The coalition includes forceful figures on the religious right, such as Chuck Donovan of the Family Research Council, and equally outspoken leaders on the religious left, such as the Rev. Jim Wallis, who leads the ministry Sojourners.
After four months of prayer and debate, the coalition members will unveil their agenda at the National Press Club Tuesday and then turn to lobbying Congress. Their package includes conservative priorities such as extending the child-care tax credit to stay-at-home mothers and liberal goals such as raising the minimum wage. They will call for stronger efforts to promote marriage, more subsidies for AIDS medication, and more federal spending to help teens and ex-convicts find work.

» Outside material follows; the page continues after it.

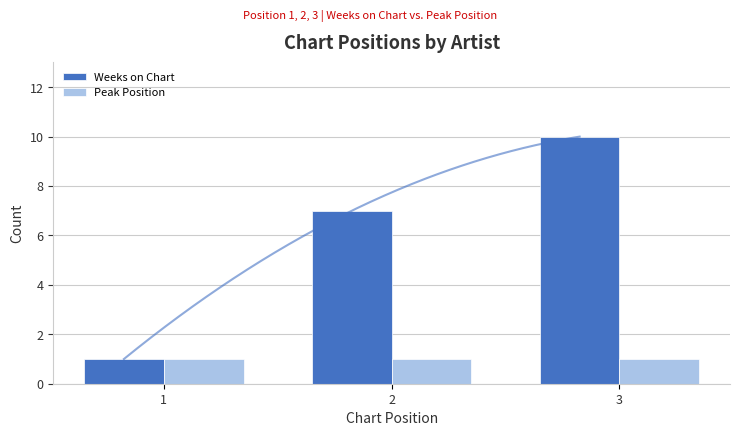

What is the difference between the maximum and second lowest values in the Weeks on Chart series?

3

Members of the coalition, dubbed The Poverty Forum, say they hope the strange-bedfellows nature of the group will command respect -- and serious attention to their proposals -- from both sides of the aisle. "Overcoming poverty must become a nonpartisan commitment and a bipartisan cause," Mr. Wallis said.
The U.S. Census reports that 1 in 8 Americans, more than 37 million, live in poverty. The steady rise in joblessness puts more at risk each month. The Center on Budget and Policy Priorities, a liberal research group, predicts that before the recession eases, as many as 10 million additional Americans might slip under the poverty line, which would mean living on less than $22,050 a year for a family of four.
The Poverty Forum is the latest in a string of religious coalitions formed in an effort to lend moral heft to proposed policies on topics as varied as immigration, torture and global warming.
The coalition came together in the fall after two years of discussions between Mr. Wallis and Michael Gerson, a longtime speechwriter for former President George W. Bush. The men recruited pairings of one liberal and one conservative to study eight issues affecting the poor, such as health care, education and crime.
"This is an opportunity to get attention for some ideas that might not be taken as seriously if they came directly from the Family Research Council" or other advocacy groups easily pigeonholed as conservative or liberal, Mr. Donovan said.